**Prompt 1:**
Please reproduce the Piedmont Lake thread between "## Schatty (Jul" and "waters I've sampled.", inclusive, swapping "fish finder" for "depth sounder".
**Prompt 2:**
Write the next part of the Piedmont Lake thread, picking up right after its last sentence.

**Reading text:**
■ ■ ■ ■ ■

# Piedmont Lake



## ducksdemise (Sep 15, 2004)

Does anyone have a lake temp looking for dam area @ Reynolds road area
Thanks,
Jim


----------



## Schatty (Jul 13, 2012)

It was 43 degrees on Saturday by the dam according to my fish finder.


----------



## Sr.Jigger (Feb 17, 2005)

Drove around Piedmont this morning, 8:00am - 9:00am. There was ducks out walking on the ice which covered what seemed like a 1/3 of the lake. It's like 24 degrees in mornings for several days. I can't believe the water here and other lakes are really near the temp's I've been seeing posted by some. The cove below the rest area was all iced over. Saltfork looking off SR-22 was iced over. You can't have ice on water in spots and 40+ degrees a short distance away. Unless that's only a skim,top 2" reading. I take my own temp readings at 5' deep in several spots at least and haven't found above temps of over 38-40 max at 5' deep or more in any of the (lake) waters I've sampled.

■ ■ ■ ■ ■

**Dataset extract:**

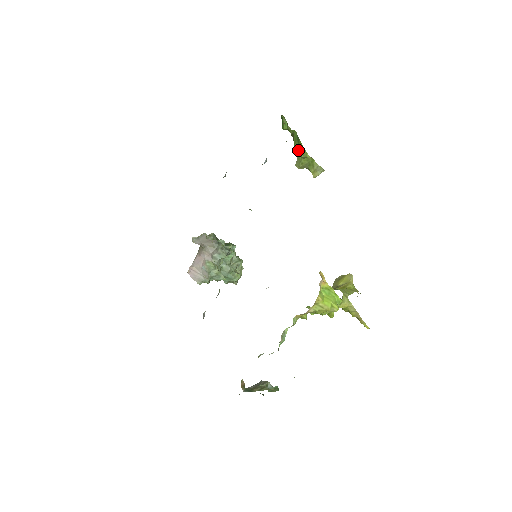
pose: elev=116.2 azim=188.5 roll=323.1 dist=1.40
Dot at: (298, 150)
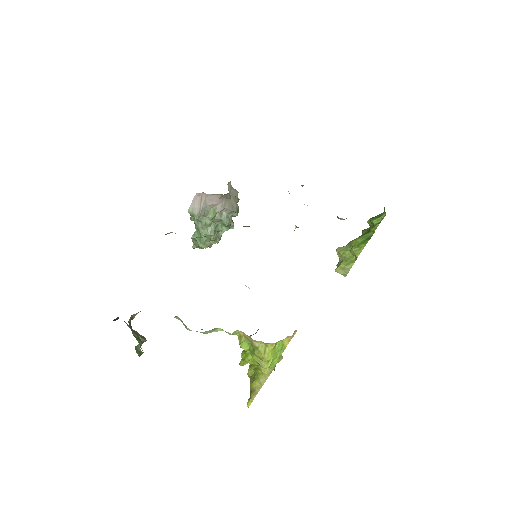
Dot at: (357, 243)
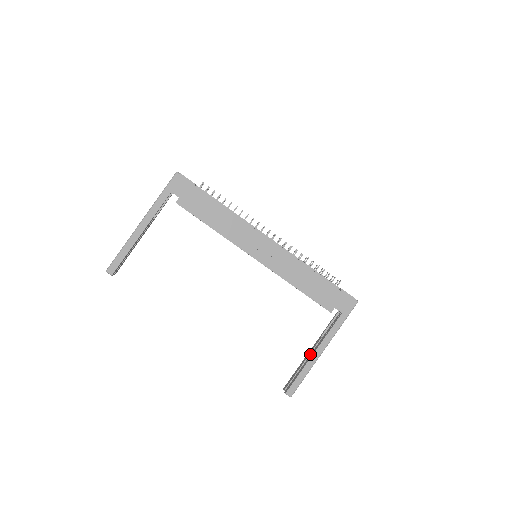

■ ■ ■ ■ ■

**Exercise response 1:**
## Schatty (Jul 13, 2012)

It was 43 degrees on Saturday by the dam according to my depth sounder.


----------



## Sr.Jigger (Feb 17, 2005)

Drove around Piedmont this morning, 8:00am - 9:00am. There was ducks out walking on the ice which covered what seemed like a 1/3 of the lake. It's like 24 degrees in mornings for several days. I can't believe the water here and other lakes are really near the temp's I've been seeing posted by some. The cove below the rest area was all iced over. Saltfork looking off SR-22 was iced over. You can't have ice on water in spots and 40+ degrees a short distance away. Unless that's only a skim,top 2" reading. I take my own temp readings at 5' deep in several spots at least and haven't found above temps of over 38-40 max at 5' deep or more in any of the (lake) waters I've sampled.

**Exercise response 2:**
----------



## Schatty (Jul 13, 2012)

I don't carry anything with me to read temps other than my Lowrance. The temp reading was as of about 11:00 am. There was skim ice in the bay by the dam for the first few hours Saturday. It was gone by 10:00 am.


----------



## Bad Bub (Jan 17, 2006)

I've been checking the water temp of my swimming pool almost daily. (Use it as a rough reference) yesterday I had 44 degrees at 5:00. This morning it was completely covered with a skim of ice till about 11:00.... it's amazing what a cold night followed by a sunny day can do.

posted using Outdoor Hub Campfire


----------



## Browninga5 (Apr 7, 2013)

I have been thinking about going over and fishing the dam area. Wont have a boat, any advice?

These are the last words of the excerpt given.